** Source records follows **

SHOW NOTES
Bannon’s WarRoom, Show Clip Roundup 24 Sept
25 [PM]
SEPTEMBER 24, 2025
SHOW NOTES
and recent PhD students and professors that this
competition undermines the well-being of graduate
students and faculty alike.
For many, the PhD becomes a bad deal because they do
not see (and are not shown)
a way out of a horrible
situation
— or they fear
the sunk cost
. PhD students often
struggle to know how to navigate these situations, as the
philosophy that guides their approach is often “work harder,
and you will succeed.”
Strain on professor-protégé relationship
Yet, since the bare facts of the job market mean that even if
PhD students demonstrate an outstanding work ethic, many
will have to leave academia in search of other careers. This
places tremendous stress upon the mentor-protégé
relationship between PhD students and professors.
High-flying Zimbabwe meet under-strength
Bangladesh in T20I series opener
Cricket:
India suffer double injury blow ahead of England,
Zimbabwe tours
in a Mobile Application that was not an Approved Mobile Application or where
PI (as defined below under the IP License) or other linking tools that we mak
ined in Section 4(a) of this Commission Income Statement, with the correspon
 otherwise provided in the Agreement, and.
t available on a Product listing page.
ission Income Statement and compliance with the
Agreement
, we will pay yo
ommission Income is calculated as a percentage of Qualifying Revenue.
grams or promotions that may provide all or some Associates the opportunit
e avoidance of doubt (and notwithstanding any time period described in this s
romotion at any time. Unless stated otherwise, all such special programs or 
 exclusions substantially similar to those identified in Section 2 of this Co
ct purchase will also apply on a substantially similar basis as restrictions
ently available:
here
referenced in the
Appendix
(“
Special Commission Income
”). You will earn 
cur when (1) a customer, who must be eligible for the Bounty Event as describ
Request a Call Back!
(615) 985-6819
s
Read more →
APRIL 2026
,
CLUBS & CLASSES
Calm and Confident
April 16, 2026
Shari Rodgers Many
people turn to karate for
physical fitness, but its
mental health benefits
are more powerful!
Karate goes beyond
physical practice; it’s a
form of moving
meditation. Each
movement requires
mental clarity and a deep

** End of Source records **

## Assignment:
Exact copies of every record are required.

## Output for this task:
SHOW NOTES
Bannon’s WarRoom, Show Clip Roundup 24 Sept
25 [PM]
SEPTEMBER 24, 2025
SHOW NOTES
and recent PhD students and professors that this
competition undermines the well-being of graduate
students and faculty alike.
For many, the PhD becomes a bad deal because they do
not see (and are not shown)
a way out of a horrible
situation
— or they fear
the sunk cost
. PhD students often
struggle to know how to navigate these situations, as the
philosophy that guides their approach is often “work harder,
and you will succeed.”
Strain on professor-protégé relationship
Yet, since the bare facts of the job market mean that even if
PhD students demonstrate an outstanding work ethic, many
will have to leave academia in search of other careers. This
places tremendous stress upon the mentor-protégé
relationship between PhD students and professors.
High-flying Zimbabwe meet under-strength
Bangladesh in T20I series opener
Cricket:
India suffer double injury blow ahead of England,
Zimbabwe tours
in a Mobile Application that was not an Approved Mobile Application or where
PI (as defined below under the IP License) or other linking tools that we mak
ined in Section 4(a) of this Commission Income Statement, with the correspon
 otherwise provided in the Agreement, and.
t available on a Product listing page.
ission Income Statement and compliance with the
Agreement
, we will pay yo
ommission Income is calculated as a percentage of Qualifying Revenue.
grams or promotions that may provide all or some Associates the opportunit
e avoidance of doubt (and notwithstanding any time period described in this s
romotion at any time. Unless stated otherwise, all such special programs or 
 exclusions substantially similar to those identified in Section 2 of this Co
ct purchase will also apply on a substantially similar basis as restrictions
ently available:
here
referenced in the
Appendix
(“
Special Commission Income
”). You will earn 
cur when (1) a customer, who must be eligible for the Bounty Event as describ
Request a Call Back!
(615) 985-6819
s
Read more →
APRIL 2026
,
CLUBS & CLASSES
Calm and Confident
April 16, 2026
Shari Rodgers Many
people turn to karate for
physical fitness, but its
mental health benefits
are more powerful!
Karate goes beyond
physical practice; it’s a
form of moving
meditation. Each
movement requires
mental clarity and a deep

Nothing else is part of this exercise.